Art Direction, UI/UX Design, & Game Art
I helped build a flexible core game engine designed to support a wide range of children’s IPs—enabling easy customization of visuals, features, and interactions without rebuilding from scratch. This modular foundation significantly accelerated production timelines, allowing us to spin up new branded apps within the creative suite quickly and efficiently while maintaining a consistent, high-quality user experience.
On the Coloring with Blippi & Friends app, I oversaw creative development across five distinct children’s IPs—each with its own tone, target demographic, and brand guidelines. I became deeply familiar with each show's core themes, characters, and narratives to guide the creation of both LiveOps content and interactive coloring experiences.
I led an in-house art team focused on producing fresh, engaging LiveOps content designed to add recurring value for subscribers. In parallel, I managed a freelance team dedicated to our digital coloring book—developing detailed style guides and brand books to help artists capture each IP authentically while working seamlessly within our engine.
I also established feedback pipelines with the IP holders, translating brand notes into clear, actionable revisions and timelines—ensuring high-quality, brand-aligned content delivery at scale.

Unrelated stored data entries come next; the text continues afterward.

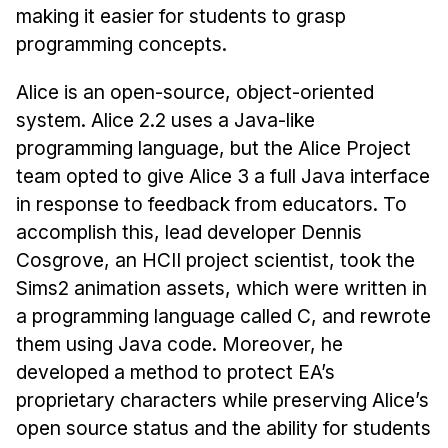
making it easier for students to grasp
programming concepts.
Alice is an open-source, object-oriented
system. Alice 2.2 uses a Java-like
programming language, but the Alice Project
team opted to give Alice 3 a full Java interface
in response to feedback from educators. To
accomplish this, lead developer Dennis
Cosgrove, an HCII project scientist, took the
Sims2 animation assets, which were written in
a programming language called C, and rewrote
them using Java code. Moreover, he
developed a method to protect EA’s
proprietary characters while preserving Alice’s
open source status and the ability for students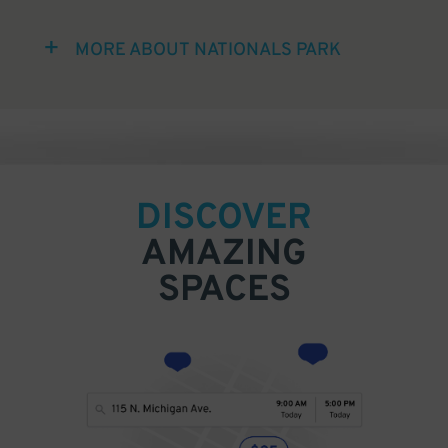
MORE ABOUT NATIONALS PARK
DISCOVER
AMAZING
SPACES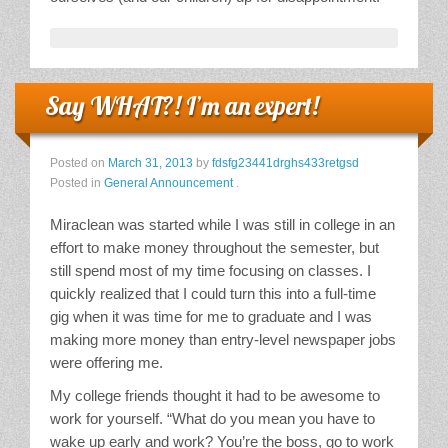
Say WHAT?! I’m an expert!
Posted on
March 31, 2013
by
fdsfg23441drghs433retgsd
Posted in
General Announcement
.
Miraclean was started while I was still in college in an
effort to make money throughout the semester, but
still spend most of my time focusing on classes. I
quickly realized that I could turn this into a full-time
gig when it was time for me to graduate and I was
making more money than entry-level newspaper jobs
were offering me.
My college friends thought it had to be awesome to
work for yourself. “What do you mean you have to
wake up early and work? You’re the boss, go to work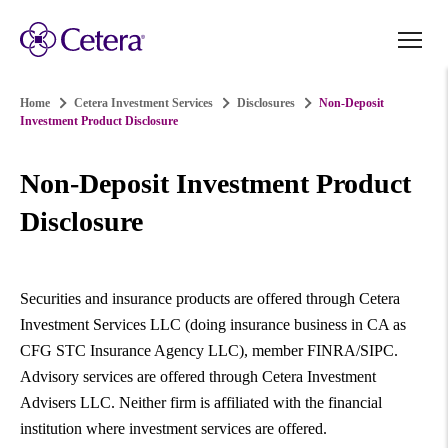
Home
Cetera Investment Services
Disclosures
Non-Deposit
Investment Product Disclosure
Non-Deposit Investment Product
Disclosure
Securities and insurance products are offered through Cetera
Investment Services LLC (doing insurance business in CA as
CFG STC Insurance Agency LLC), member FINRA/SIPC.
Advisory services are offered through Cetera Investment
Advisers LLC. Neither firm is affiliated with the financial
institution where investment services are offered.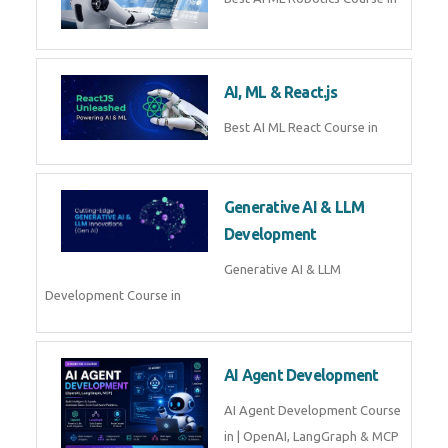
QuickBooks training with live
projects, expert trainers,
certification, and pl
Business Analytics
Learn Business Analytics with
Technomaster – Live training by
industry experts with
certification
Embedded Systems
Master Embedded Systems –
Practical Training with Experts |
Technomaster Kochi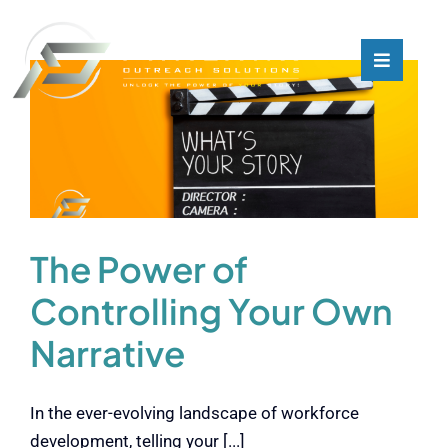
Skip
to
content
Toggle
Toggle
Navigati
Navigati
What We Do
What We Do
Who We Are
Who We Are
Our Customers
Our Customers
The Power of
Controlling Your Own
Blog
Blog
Narrative
Contact
Contact
In the ever-evolving landscape of workforce
development, telling your [...]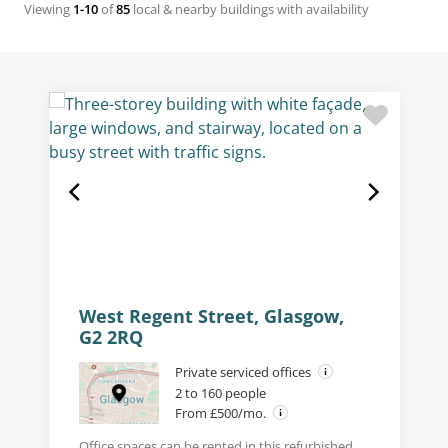
Viewing
1-10
of
85
local & nearby buildings with availability
West Regent Street, Glasgow,
G2 2RQ
Private serviced offices
2 to 160 people
From £500/mo.
Office spaces can be rented in this refurbished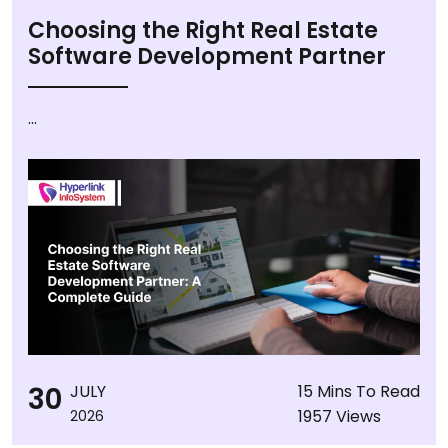
Choosing the Right Real Estate
Software Development Partner
...
30
JULY
15 Mins To Read
1957 Views
2026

To support a wide range of age groups and motor skills, I helped design and refine kid-friendly art tools that made digital coloring more intuitive, accessible, and fun. I also collaborated on analyzing playtest feedback and translating it into actionable improvements—streamlining user flows and refining interactions to better support younger users and their unique needs.
We introduced features like Region Lock, which allows younger users to stay “inside the lines” by locking coloring to specific areas—helping build confidence while encouraging creative exploration. I also helped develop animated VFX brushes that let kids paint with lively, 3D textures (like glowing fireflies or growing grass), adding dimension and delight to their artwork.


Additionally, we streamlined tool behavior so each drawing utensil felt distinct and purposeful—for example, colored pencils had thinner strokes, while markers felt bold and expressive—mirroring their real-world counterparts in a way that felt natural and easy to grasp.